An Eerie Story from Robert Aickman

In this concise narrative a pair travel to an ordinary beach community where church bells toll continuously, a constant chiming that is annoying and puzzling. The opening very scary episode occurs after dark, when they opt to go for a stroll and they fail to see the water. The beach is there, the scent exists of rotting fish and salt, surf is audible, but the water appears spectral, or something else and worse. It is simply insanely sinister and each occasion I visit to the coast in the evening I remember this story that destroyed the beach in the evening for me – favorably.

The recent spouses – the woman is adolescent, the man is mature – head back to the inn and learn why the bells ring, during a prolonged scene of confinement, macabre revelry and mortality and youth meets dance of death bedlam. It’s an unnerving meditation on desire and decay, two people aging together as spouses, the attachment and aggression and gentleness of marriage.

Not merely the most frightening, but probably one of the best brief tales available, and a beloved choice. I experienced it en español, in the debut release of Aickman stories to be published in this country several years back.

A Prominent Novelist

Zombie by Joyce Carol Oates

I delved into this narrative beside the swimming area overseas recently. Although it was sunny I felt cold creep within me. Additionally, I sensed the thrill of excitement. I was working on my third novel, and I encountered a wall. I was uncertain whether there existed any good way to compose some of the fearful things the book contains. Going through this book, I saw that there was a way.

Released decades ago, the book is a bleak exploration through the mind of a criminal, the protagonist, modeled after Jeffrey Dahmer, the murderer who slaughtered and dismembered multiple victims in Milwaukee during a specific period. Infamously, Dahmer was consumed with producing a compliant victim who would stay by his side and carried out several horrific efforts to do so.
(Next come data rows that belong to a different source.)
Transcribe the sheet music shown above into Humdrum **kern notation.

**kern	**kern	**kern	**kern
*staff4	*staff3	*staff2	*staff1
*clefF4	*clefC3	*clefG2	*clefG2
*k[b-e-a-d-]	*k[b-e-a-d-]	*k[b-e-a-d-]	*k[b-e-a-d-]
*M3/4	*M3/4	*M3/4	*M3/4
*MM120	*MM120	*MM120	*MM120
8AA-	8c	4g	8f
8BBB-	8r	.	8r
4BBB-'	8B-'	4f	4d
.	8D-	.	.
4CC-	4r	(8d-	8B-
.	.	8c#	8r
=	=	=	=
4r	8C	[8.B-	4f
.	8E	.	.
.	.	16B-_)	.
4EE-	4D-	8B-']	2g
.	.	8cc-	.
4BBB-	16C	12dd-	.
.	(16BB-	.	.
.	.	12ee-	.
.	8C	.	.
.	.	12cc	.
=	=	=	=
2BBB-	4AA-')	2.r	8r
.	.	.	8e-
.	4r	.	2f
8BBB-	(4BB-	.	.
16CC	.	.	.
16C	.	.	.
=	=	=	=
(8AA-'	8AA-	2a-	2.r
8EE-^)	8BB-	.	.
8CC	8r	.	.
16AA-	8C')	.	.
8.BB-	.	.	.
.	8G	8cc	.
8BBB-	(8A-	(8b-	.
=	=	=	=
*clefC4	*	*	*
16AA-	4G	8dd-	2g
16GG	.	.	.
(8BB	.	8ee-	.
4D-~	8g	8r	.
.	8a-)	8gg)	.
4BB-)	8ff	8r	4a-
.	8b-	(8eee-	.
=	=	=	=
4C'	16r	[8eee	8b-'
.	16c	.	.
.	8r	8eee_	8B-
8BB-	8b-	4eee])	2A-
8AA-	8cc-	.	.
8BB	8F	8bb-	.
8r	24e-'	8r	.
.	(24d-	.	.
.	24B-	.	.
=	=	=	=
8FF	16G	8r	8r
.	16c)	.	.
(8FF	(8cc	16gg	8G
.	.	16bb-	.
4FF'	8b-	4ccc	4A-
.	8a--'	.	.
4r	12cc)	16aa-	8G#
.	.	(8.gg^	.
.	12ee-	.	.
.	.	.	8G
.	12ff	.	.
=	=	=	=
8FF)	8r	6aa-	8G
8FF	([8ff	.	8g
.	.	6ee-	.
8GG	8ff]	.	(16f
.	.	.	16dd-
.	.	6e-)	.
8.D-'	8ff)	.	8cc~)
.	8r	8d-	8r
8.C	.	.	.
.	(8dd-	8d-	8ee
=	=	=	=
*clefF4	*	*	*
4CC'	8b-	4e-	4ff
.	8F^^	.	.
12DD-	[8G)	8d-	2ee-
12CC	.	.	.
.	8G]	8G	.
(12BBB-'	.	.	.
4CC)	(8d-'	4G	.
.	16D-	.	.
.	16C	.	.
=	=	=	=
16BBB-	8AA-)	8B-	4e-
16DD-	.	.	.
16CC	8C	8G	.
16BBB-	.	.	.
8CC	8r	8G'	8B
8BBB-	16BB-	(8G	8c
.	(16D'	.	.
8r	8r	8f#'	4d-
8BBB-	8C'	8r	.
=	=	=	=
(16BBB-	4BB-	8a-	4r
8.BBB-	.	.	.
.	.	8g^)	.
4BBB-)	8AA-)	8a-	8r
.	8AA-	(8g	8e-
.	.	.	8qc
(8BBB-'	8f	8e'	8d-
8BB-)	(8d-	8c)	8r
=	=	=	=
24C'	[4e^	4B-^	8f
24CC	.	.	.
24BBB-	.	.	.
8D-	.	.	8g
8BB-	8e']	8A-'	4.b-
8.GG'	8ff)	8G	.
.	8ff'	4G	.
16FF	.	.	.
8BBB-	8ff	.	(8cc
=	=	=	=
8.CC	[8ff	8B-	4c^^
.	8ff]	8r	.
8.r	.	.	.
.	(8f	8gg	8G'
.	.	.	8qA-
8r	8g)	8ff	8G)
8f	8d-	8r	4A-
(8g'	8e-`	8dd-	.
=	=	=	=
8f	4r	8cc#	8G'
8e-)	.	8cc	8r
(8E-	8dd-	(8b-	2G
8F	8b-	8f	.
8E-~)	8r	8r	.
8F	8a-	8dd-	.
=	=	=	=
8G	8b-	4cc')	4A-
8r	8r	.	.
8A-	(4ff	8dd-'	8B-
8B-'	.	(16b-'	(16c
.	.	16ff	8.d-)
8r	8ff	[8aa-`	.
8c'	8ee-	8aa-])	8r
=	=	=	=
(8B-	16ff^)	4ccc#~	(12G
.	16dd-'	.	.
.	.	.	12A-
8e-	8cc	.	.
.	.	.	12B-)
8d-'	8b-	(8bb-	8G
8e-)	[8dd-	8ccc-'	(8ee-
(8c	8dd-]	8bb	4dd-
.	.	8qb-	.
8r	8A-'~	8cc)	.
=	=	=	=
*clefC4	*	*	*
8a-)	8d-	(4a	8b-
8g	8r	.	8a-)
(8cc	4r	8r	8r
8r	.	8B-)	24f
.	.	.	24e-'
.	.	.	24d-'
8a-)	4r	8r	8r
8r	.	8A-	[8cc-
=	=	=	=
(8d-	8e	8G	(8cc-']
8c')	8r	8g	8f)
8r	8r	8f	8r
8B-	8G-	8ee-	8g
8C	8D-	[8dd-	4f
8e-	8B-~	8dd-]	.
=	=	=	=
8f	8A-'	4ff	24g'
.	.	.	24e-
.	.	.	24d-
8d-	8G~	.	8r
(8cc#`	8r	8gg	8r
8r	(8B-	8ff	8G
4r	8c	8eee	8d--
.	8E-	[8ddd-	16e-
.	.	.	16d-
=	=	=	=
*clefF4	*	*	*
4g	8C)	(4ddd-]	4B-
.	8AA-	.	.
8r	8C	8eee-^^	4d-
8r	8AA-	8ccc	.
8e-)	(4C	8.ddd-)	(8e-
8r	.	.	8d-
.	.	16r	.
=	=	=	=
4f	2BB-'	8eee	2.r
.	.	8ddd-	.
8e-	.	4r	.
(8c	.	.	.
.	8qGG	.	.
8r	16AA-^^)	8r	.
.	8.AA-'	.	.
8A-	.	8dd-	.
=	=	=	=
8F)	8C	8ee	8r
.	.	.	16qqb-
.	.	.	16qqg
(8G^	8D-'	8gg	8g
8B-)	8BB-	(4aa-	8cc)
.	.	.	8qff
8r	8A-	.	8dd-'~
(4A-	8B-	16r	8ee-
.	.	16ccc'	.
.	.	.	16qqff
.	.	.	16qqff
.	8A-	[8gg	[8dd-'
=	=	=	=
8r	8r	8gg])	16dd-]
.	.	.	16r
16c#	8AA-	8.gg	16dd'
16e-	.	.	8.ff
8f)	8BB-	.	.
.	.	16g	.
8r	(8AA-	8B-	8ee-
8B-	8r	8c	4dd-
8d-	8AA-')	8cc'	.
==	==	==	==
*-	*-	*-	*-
The deeds the story tells are appalling, but equally frightening is the mental realism. The character’s dreadful, shattered existence is directly described using minimal words, details omitted. The audience is sunk deep caught in his thoughts, compelled to see thoughts and actions that horrify. The strangeness of his psyche is like a physical shock – or finding oneself isolated on a desolate planet. Entering this story is less like reading but a complete immersion. You are absorbed completely.

Daisy Johnson

White Is for Witching by Helen Oyeyemi

In my early years, I walked in my sleep and subsequently commenced suffering from bad dreams. Once, the fear involved a dream during which I was stuck within an enclosure and, as I roused, I realized that I had removed a piece out of the window frame, trying to get out. That home was falling apart; when it rained heavily the downstairs hall became inundated, maggots fell from the ceiling on to my parents’ bed, and at one time a large rat scaled the curtains in that space.

After an acquaintance gave me this author’s book, I was no longer living with my parents, but the story of the house high on the Dover cliffs appeared known in my view, nostalgic as I was. This is a story about a haunted noisy, emotional house and a girl who ingests calcium from the cliffs. I adored the novel deeply and returned again and again to it, consistently uncovering {something

Amanda Sullivan
Amanda Sullivan

A tech enthusiast and writer with a passion for exploring emerging technologies and their impact on society.